Right after Devil's Doorway Mann did Winchester 73 and a whole slew of films with James Stewart, mostly westerns and well received ones at that. Devil's Doorway should be grouped with those films as well as a cinema classic. My guess is that it is because Mann never did another film with Robert Taylor. If anyone knows why, please let me know.
Robert Taylor gives one of his best screen performances as Lance Poole, Union Army veteran and Congressional Medal of Honor winner and full blooded Shoshoni Indian. He's returned to his ranch in Wyoming hoping to pick up the pieces of his civilian life. Taylor has bought into the ideals of the Civil War. He in fact went to war to free another group of people from slavery.
It's one big disillusioning process as he discovers that Indians need not apply for a piece of the American dream. The Homestead Act which Abraham Lincoln signed during the Civil War specifically excludes Indians from its provisions.
Louis Calhern portrays one of the most loathsome villains of his career as Verne Coolan, a lawyer who apparently for no other reason than his own hatred of the red man, stirs up hatred and resentment against Taylor and the Shoshonis.
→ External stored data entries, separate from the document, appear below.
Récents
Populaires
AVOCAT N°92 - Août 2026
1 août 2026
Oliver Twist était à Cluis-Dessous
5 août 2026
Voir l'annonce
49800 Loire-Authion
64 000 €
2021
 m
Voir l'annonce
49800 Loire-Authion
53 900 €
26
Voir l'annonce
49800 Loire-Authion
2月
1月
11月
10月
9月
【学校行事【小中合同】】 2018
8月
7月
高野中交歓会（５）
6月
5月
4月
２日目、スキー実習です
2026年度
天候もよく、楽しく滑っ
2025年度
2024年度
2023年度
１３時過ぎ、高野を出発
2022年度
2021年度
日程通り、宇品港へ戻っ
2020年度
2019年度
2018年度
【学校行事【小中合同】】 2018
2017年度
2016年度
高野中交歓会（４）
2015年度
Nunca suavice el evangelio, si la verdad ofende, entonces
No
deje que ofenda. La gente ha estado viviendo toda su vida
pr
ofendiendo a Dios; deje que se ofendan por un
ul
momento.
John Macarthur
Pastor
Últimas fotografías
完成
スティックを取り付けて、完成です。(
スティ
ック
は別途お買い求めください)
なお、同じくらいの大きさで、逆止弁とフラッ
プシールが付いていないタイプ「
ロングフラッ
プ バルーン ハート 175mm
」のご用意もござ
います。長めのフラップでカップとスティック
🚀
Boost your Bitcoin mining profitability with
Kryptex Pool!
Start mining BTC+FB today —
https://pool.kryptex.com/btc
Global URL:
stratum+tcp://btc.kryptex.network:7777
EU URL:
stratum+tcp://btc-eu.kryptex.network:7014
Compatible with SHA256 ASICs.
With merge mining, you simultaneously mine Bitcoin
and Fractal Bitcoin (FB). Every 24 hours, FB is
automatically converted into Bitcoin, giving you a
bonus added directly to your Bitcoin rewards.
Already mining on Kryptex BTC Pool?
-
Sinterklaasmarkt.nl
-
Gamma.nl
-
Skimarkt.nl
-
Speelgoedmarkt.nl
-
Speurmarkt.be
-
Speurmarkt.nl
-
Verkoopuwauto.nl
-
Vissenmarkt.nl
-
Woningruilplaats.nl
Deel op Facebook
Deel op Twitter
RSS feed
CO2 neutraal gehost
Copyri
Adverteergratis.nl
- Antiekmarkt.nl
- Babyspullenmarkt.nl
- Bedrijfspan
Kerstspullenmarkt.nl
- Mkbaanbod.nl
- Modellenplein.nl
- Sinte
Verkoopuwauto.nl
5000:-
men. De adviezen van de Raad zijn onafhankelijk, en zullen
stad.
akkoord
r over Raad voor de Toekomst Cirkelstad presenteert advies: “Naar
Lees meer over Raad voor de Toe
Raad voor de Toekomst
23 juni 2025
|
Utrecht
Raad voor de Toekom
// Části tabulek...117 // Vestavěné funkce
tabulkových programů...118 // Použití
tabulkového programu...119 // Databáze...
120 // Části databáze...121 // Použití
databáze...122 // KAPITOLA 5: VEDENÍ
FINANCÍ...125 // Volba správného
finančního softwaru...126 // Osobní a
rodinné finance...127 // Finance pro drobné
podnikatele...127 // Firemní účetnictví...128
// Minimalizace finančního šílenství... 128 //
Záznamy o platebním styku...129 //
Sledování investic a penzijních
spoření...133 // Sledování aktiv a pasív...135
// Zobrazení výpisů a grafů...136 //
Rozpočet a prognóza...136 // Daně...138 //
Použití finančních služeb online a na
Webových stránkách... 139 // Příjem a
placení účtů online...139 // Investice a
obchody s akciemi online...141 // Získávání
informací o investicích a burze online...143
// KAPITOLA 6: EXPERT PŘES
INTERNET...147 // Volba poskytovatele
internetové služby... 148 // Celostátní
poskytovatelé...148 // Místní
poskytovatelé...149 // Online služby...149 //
He brings in sheepherders to homestead in the valley that Poole has his ranch on, knowing full well it will be the start of a range war with racial overtones. The entrance to Taylor's valley is known as the Devil's Doorway.
Calhern has an equally loathsome henchman played by James Millican who starts a bar fight that Taylor finishes. It's a brutal one, ranking right up there with the one in The Treasure of the Sierra Madre.
Other noteworthy performances are by Edgar Buchanan as the town marshal who is torn between his friendship for Taylor and the discriminatory law he's sworn to enforce. Also Paula Raymond and Spring Byington as a female attorney and her mother, quite radical in those days. Although overtly Taylor and Raymond have a business relationship, there is a gleam in Raymond's eyes whenever Taylor's around.
Oddly enough six years later Taylor saw cinematically how the other half lived when in The Last Hunt he played buffalo hunter Charlie Gilson who had a hate for the Indian the equal of Calhern's here.
Although Broken Arrow got all the acclaim and deserved it, it is a pity that Devil's Doorway did not get more attention. Catch this very special film whenever it is broadcast.